The Control Arms coalition is calling for a bullet-proof treaty that will prevent irresponsible arms transfers that fuel conflict, poverty and serious human rights abuses.
Delegates from across the world met in New York for the last 2011 preparatory committee to discuss the details of a future treaty that would regulate the trade in conventional arms. There is currently no global agreement regulating the conventional arms and ammunition trade.
A working document highlighting the key elements of a potential Arms Trade Treaty (ATT) was presented to the delegates on Thursday.
“The ground-work has been laid for a future arms trade treaty. Despite a number of important gaps in the latest documents and attempts by some to derail the talks, there was substantial progress,” said Jeff Abramson, Coordinator of the Control Arms Secretariat. “Diplomats need to go back to capitals, refine their positions and come back in 2012 with a clear commitment to make the treaty effective. In particular, in order to put a spotlight on the dark world of arms trade, ensuring that States open their books on all their arms transfers will be crucial.”

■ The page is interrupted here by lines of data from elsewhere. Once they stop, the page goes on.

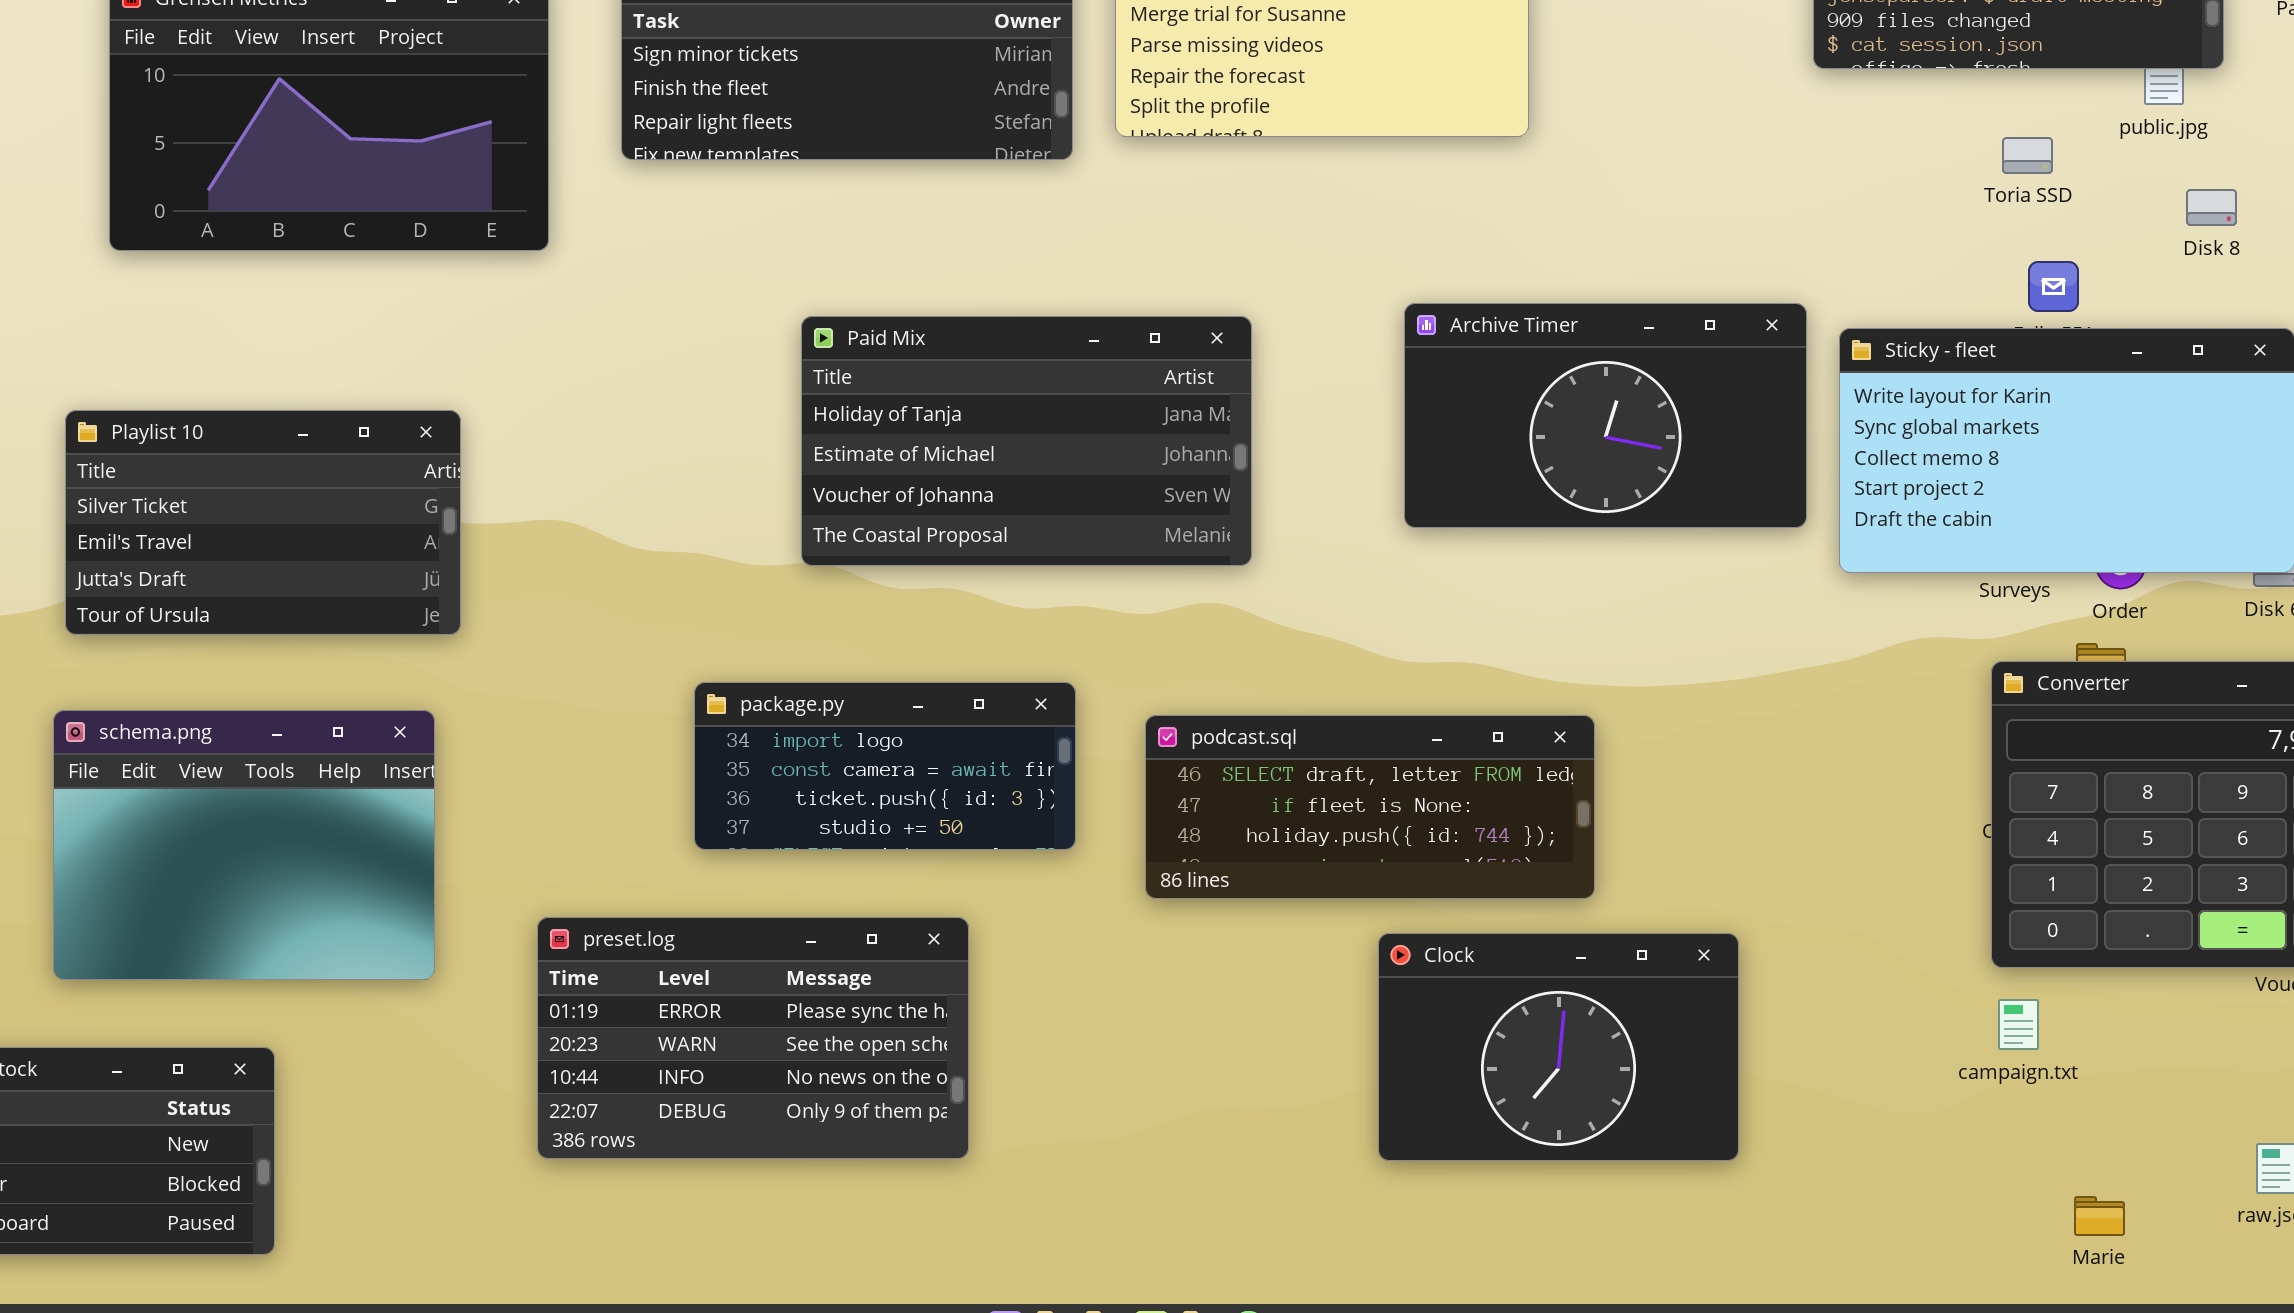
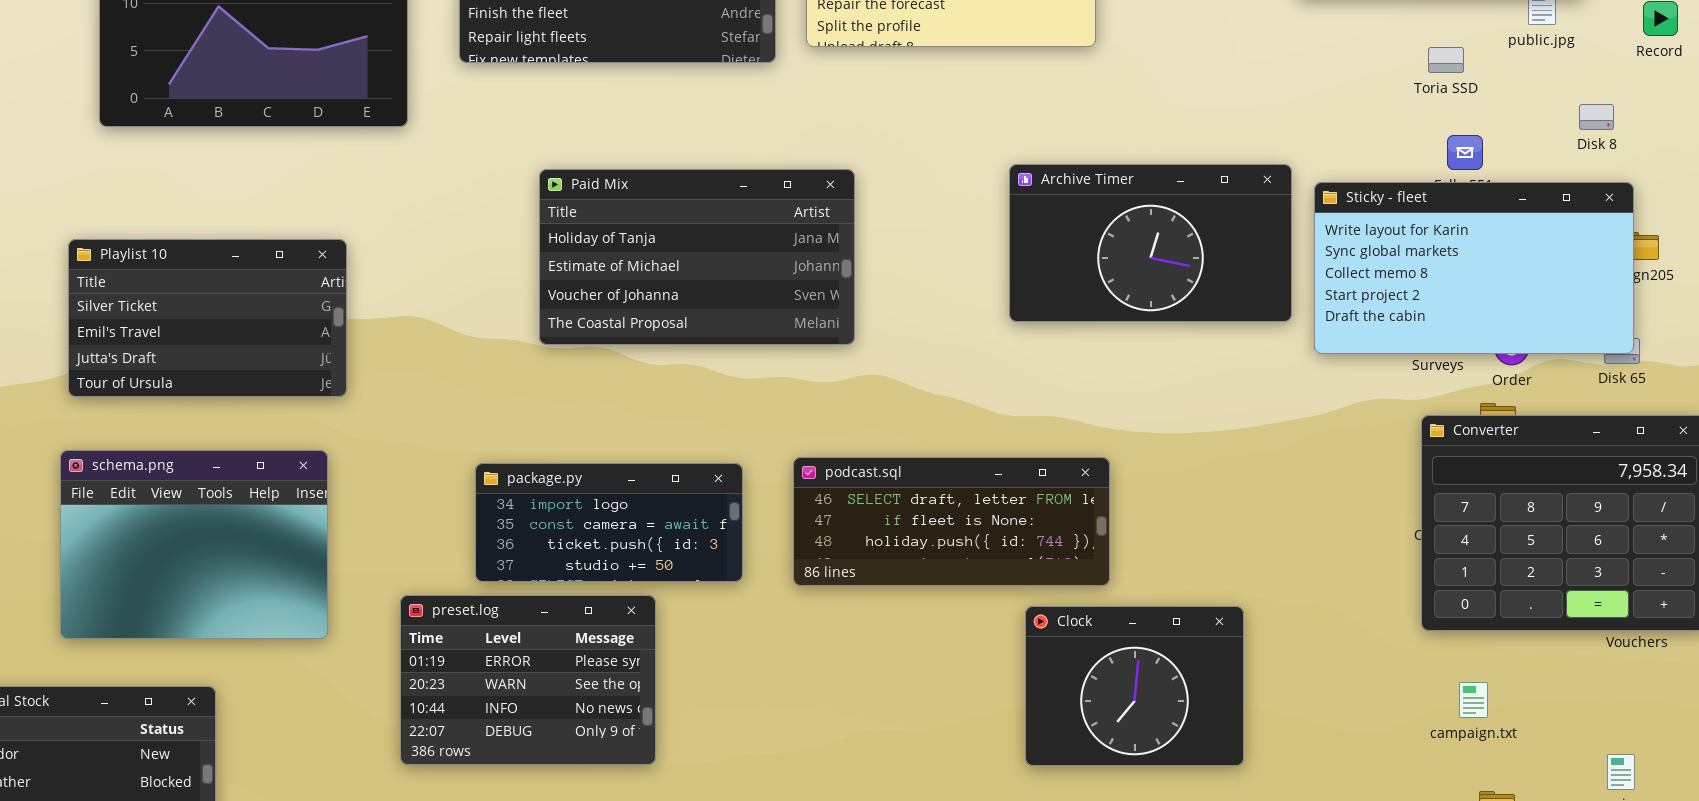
Disk 8: [2186,189,2237,226] -> [1579,104,1614,130], moved
Paid Mix: [801,316,1252,566] -> [539,169,855,345], moved
package.py: [694,682,1076,850] -> [475,463,743,582], moved
podcast.sql: [1145,715,1595,899] -> [793,457,1110,586], moved
preset.log: [537,917,969,1159] -> [400,595,656,765], resized
Clock: [1378,933,1739,1161] -> [1025,606,1244,766], resized
campaign.txt: [1998,999,2039,1050] -> [1459,682,1488,718], moved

Over 100 civil society representatives from all regions of the world participated in this week’s meetings as part of the Control Arms coalition. The Coalition calls on States to deliver a treaty that actually reduces the harmful impacts of the unregulated arms trade on people.
As a lawyer and survivor of armed violence, Suela Lala of Albania told delegates: ”We’re committed to making this treaty work. We need states to commit as well. This Treaty must be more powerful than the force of weapons. It must be more robust than the pressure of politics and more beneficial than the incentive of profits.”
The Control Arms coalition welcomed the backing of key countries affected by armed violence including from Latin America, the Caribbean, Africa and the Pacific region. During the meeting, the five Permanent Member States of the Security Council (United States, Russia, United Kingdom, France and China) who collectively account for 88% of the global arms trade, also made a joint statement committing their collective support to the process. This is the first such collective statement in the ATT process from the world’s biggest arms exporters.